The initial response to increased costs is typically a direct action approach of focusing on the most expensive workloads as a target for reduced spend. However such an approach does not necessarily consider other factors at play, such as resource (under-)utilisation, premium services, and ultimately the "value for money" proposition. Often more expensive services are either niche or priced according to the value it can potentially provide. So whilst they may appear more expensive on the surface they can actually result in a cheaper solution overall. So just focusing on monthly spend without considering the overall impact is not really telling the full story.
Architectural Efficiency
The premise that focusing on the biggest costs will save the most money is not always going result in the best strategy. A more effective cost optimisation approach is to constantly challenge the efficiency of architectural design. There is often a tendency to design Cloud architectures in the same way as self-hosted environments. Provisioning of multiple segregated non-productions environments is common (e.g. dev, sit, svt, uat, etc.), with much of the resources being underutilised for most of the time. Whilst some savings can be achieved by simply shutting down environments when not in use, it really should be questioned as to whether this is the most efficient arrangement of resources in a Cloud environment. Cloud-native architectures are more likely to consider elasticity of resources as a key principle of design and avoid static environments wherever possible.
Resource Optimisation
Because of the focus on minimising cost we often measure the extent of the problem (and potential gains/losses) in financial terms: billing and reporting is based on overall spend as a function of elapsed time. When the conversation changes to focus on efficiency these fiscal reports no longer provide the best measurement of improvements over time. As many Cloud services are billed according to the time utilised (or requests, data transferred, etc.), it makes more sense to report on the total resource-hours and use this as a measure of efficiency. A similar approach may be applied to measure API requests, data transfer or other usage metrics that contribute to final costs. Some Cloud providers can generate reports based on these metrics, and even generate alerts when the expected thresholds are exceeded.

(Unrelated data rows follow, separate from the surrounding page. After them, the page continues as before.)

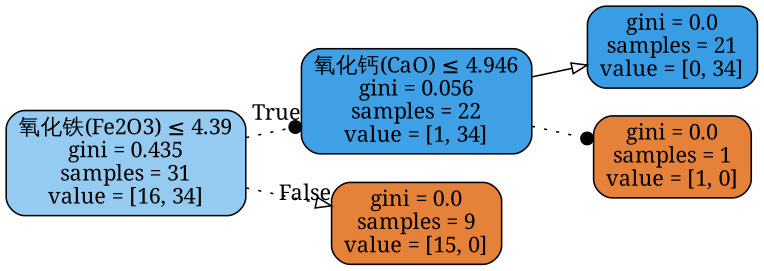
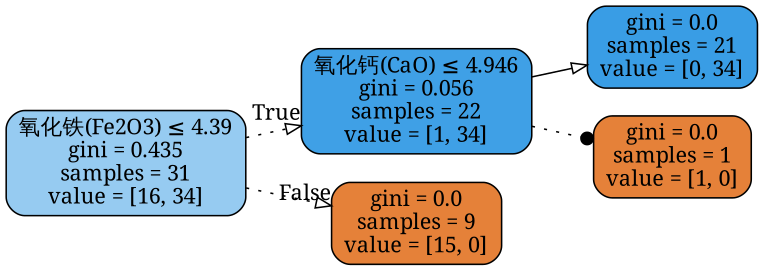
  digraph {
    rankdir=LR
    fontname="Noto Serif"
    node [color=black fillcolor="#e58139" fontname="Noto Serif" shape=box style="filled, rounded"]
    edge [fontname="Noto Serif" style=dotted arrowhead=dot]
    n1 [fillcolor="#96cbf1" label=<氧化铁(Fe2O3) &le; 4.39<br/>gini = 0.435<br/>samples = 31<br/>value = [16, 34]>]
    n2 [fillcolor="#3fa0e6" label=<氧化钙(CaO) &le; 4.946<br/>gini = 0.056<br/>samples = 22<br/>value = [1, 34]>]
    n3 [label=<gini = 0.0<br/>samples = 9<br/>value = [15, 0]>]
    n4 [fillcolor="#399de5" label=<gini = 0.0<br/>samples = 21<br/>value = [0, 34]>]
    n5 [label=<gini = 0.0<br/>samples = 1<br/>value = [1, 0]>]
-   n1 -> n2 [headlabel=True labelangle=45 labeldistance=2.5]
+   n1 -> n2 [headlabel=True labelangle=45 labeldistance=2.5 arrowhead=onormal]
    n1 -> n3 [headlabel=False labelangle=-45 labeldistance=2.5 arrowhead=onormal]
    n2 -> n4 [style=solid arrowhead=onormal]
    n2 -> n5
  }
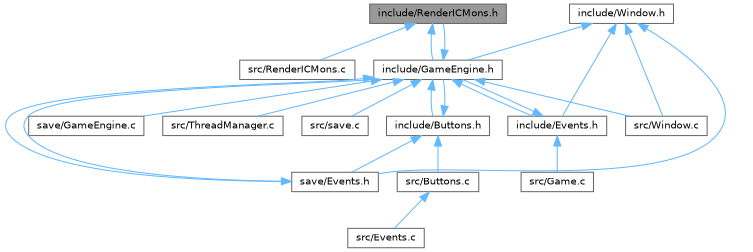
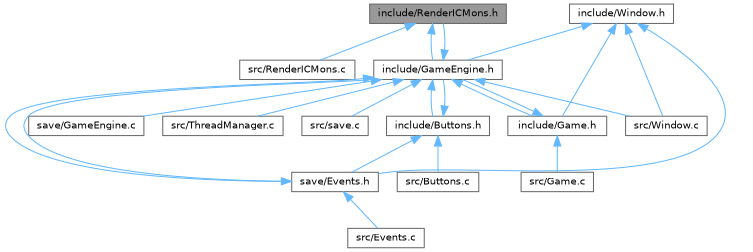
  digraph {
    node [color=grey40 fillcolor=white fontname=Helvetica fontsize=10 shape=box style=filled]
    edge [color=steelblue1 dir=back fontname=Helvetica fontsize=10 labelfontname=Helvetica labelfontsize=10 style=solid]
    n1 [color=gray40 fillcolor=grey60 fontcolor=black height=0.2 label="include/RenderICMons.h" width=0.4]
    n2 [height=0.2 label="include/GameEngine.h" width=0.4]
    n3 [height=0.2 label="src/RenderICMons.c" width=0.4]
    n4 [height=0.2 label="include/Buttons.h" width=0.4]
    n5 [height=0.2 label="save/Events.h" width=0.4]
-   n6 [height=0.2 label="include/Events.h" width=0.4]
+   n6 [height=0.2 label="include/Game.h" width=0.4]
    n7 [height=0.2 label="save/GameEngine.c" width=0.4]
    n8 [height=0.2 label="src/ThreadManager.c" width=0.4]
    n9 [height=0.2 label="src/save.c" width=0.4]
    n10 [height=0.2 label="src/Window.c" width=0.4]
    n11 [height=0.2 label="src/Buttons.c" width=0.4]
    n12 [height=0.2 label="src/Events.c" width=0.4]
    n13 [height=0.2 label="src/Game.c" width=0.4]
    n14 [height=0.2 label="include/Window.h" width=0.4]
    n1 -> n2
    n1 -> n3
    n2 -> n1
    n2 -> n4
    n2 -> n5
    n2 -> n6
    n2 -> n7
    n2 -> n8
    n2 -> n9
    n2 -> n10
    n4 -> n2
    n4 -> n5
    n4 -> n11
    n5 -> n2
-   n11 -> n12
+   n5 -> n12
    n6 -> n2
    n6 -> n13
    n14 -> n2
    n14 -> n5
    n14 -> n6
    n14 -> n10
  }
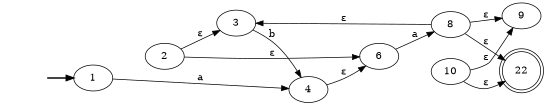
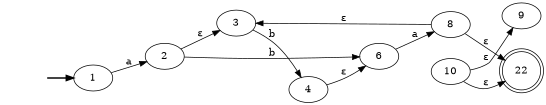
  digraph {
    rankdir=LR
    fake [style=invisible]
    1 [root=true]
    2
    3
    6
    4
    8
    9
    n9 [label=22 shape=doublecircle]
    10
    fake -> 1 [style=bold]
-   1 -> 4 [label=a]
+   1 -> 2 [label=a]
    2 -> 3 [label="ε"]
-   2 -> 6 [label="ε"]
+   2 -> 6 [label=b]
    3 -> 4 [label=b]
    6 -> 8 [label=a]
    4 -> 6 [label="ε"]
    8 -> 3 [label="ε"]
-   8 -> 9 [label="ε"]
    8 -> n9 [label="ε"]
    10 -> 9 [label="ε"]
    10 -> n9 [label="ε"]
  }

By focusing primarily on cost optimisation we are at risk of hiding much of the detail required to improve the efficiency of architectural design and resource utilisation. Ultimately if you can reduce the resource-hours, API requests, data transfers, etc. over time you know the architecture is becoming more efficient and as a side-effect the cost associated with those resources will be reduced. But perhaps more important than the method of optimisation is the realisation that this is not an occasional activity but something that needs to be measured and proactively managed all the time.